Entries from a data source
* * * *

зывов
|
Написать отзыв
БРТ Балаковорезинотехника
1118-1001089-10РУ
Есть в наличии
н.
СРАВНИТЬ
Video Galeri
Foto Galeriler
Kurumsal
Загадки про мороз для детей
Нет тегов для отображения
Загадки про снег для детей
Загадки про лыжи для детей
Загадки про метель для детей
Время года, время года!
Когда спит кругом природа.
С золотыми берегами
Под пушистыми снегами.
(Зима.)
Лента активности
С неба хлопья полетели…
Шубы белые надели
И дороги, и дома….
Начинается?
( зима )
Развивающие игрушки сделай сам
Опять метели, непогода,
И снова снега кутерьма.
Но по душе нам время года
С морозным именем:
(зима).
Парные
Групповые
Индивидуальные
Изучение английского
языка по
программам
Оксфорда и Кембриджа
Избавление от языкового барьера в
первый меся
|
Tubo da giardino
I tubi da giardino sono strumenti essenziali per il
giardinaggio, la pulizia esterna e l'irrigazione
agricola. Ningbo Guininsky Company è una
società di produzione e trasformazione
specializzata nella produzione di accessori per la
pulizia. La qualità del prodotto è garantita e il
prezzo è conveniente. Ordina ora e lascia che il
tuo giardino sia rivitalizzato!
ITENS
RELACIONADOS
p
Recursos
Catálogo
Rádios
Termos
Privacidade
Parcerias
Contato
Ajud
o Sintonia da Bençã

* * * *

▶ **ACTION ITEM**:
Transcribe every line of text in the entries above without changing anything.

▶ **YOUR SOLUTION**:
зывов
|
Написать отзыв
БРТ Балаковорезинотехника
1118-1001089-10РУ
Есть в наличии
н.
СРАВНИТЬ
Video Galeri
Foto Galeriler
Kurumsal
Загадки про мороз для детей
Нет тегов для отображения
Загадки про снег для детей
Загадки про лыжи для детей
Загадки про метель для детей
Время года, время года!
Когда спит кругом природа.
С золотыми берегами
Под пушистыми снегами.
(Зима.)
Лента активности
С неба хлопья полетели…
Шубы белые надели
И дороги, и дома….
Начинается?
( зима )
Развивающие игрушки сделай сам
Опять метели, непогода,
И снова снега кутерьма.
Но по душе нам время года
С морозным именем:
(зима).
Парные
Групповые
Индивидуальные
Изучение английского
языка по
программам
Оксфорда и Кембриджа
Избавление от языкового барьера в
первый меся
|
Tubo da giardino
I tubi da giardino sono strumenti essenziali per il
giardinaggio, la pulizia esterna e l'irrigazione
agricola. Ningbo Guininsky Company è una
società di produzione e trasformazione
specializzata nella produzione di accessori per la
pulizia. La qualità del prodotto è garantita e il
prezzo è conveniente. Ordina ora e lascia che il
tuo giardino sia rivitalizzato!
ITENS
RELACIONADOS
p
Recursos
Catálogo
Rádios
Termos
Privacidade
Parcerias
Contato
Ajud
o Sintonia da Bençã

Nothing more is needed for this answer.